Alors oui, un journaliste local le reconnait, "ce qu'on regarde le plus ici, c'est l'Espagne, y'a même des gens qui traversent pour aller à Malaga voir des affiches. Mais la France, on aime bien." Et on aimera d'autant plus si un certain Neymar rejoint Paris... "Moi je suis supporter du Barça", raconte un père de famille, "mais là, s'il prend ses valises pour le PSG, je viens avec lui". Même si du côté des plus jeunes supporters, on est assez sceptique sur ce transfert... "Pour Neymar, 230 euros, c'est un peu cher quand même", lance un des plus petits... Qui écarquille les yeux quand on lui précise qu'il ne s'agit pas d'euros, mais de millions d'euros.

La France des "râleurs" et des "gentils"

Cinquième épisode du feuilleton "Vues sur la France" dans Le Monde, qui offre à des correspondants de la presse étrangère une tribune pour raconter comment ils voient notre pays... Et celui d'aujourd'hui, écrit par la journaliste franco-libanaise Randa Takieddine, est assez savoureux.

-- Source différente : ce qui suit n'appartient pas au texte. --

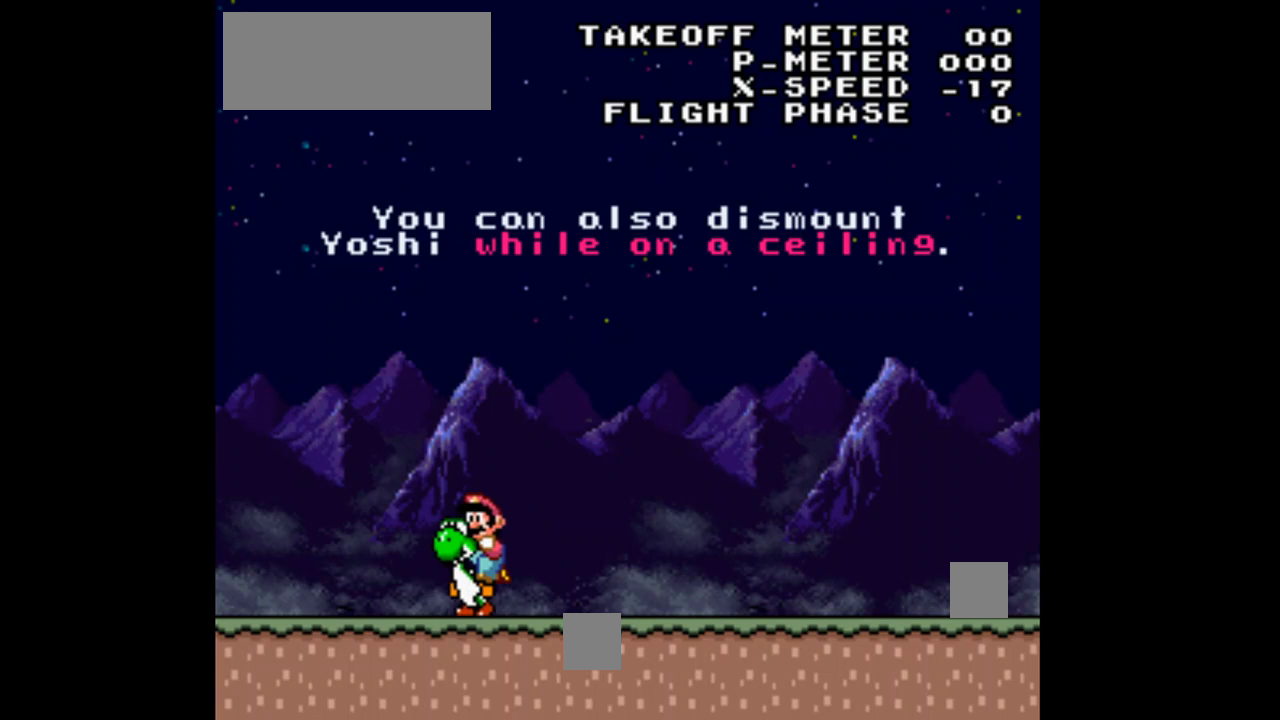
Gameplay with a controller (Nintendo layout); each line is a JSON object with the inputs held at the frame after it. "events" lists button and stick changes between this image and that frame as [ms after this image, input, new state], when the widget could be followed in between. Not read: L3 R3.
{"buttons": ["Y"], "events": [[500, "DPAD_LEFT", "up"]]}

Elle y explique que pour elle, la France est une contradiction vivante. "Des râleurs, agressifs et tendus, et des gentils, honnêtes, humains et bienveillants"."C'est propre à beaucoup de peuples dans le monde", assure-t-elle, "mais la France pousse ce contraste très loin". Pire, pour elle, c'est justement "le caractère insatisfait et exigeant du Français qui a permis à ce pays d'offrir une qualité de vie rarement trouvée ailleurs". Autrement dit, Françaises, Français : râlez, râlez, il en restera toujours quelque chose.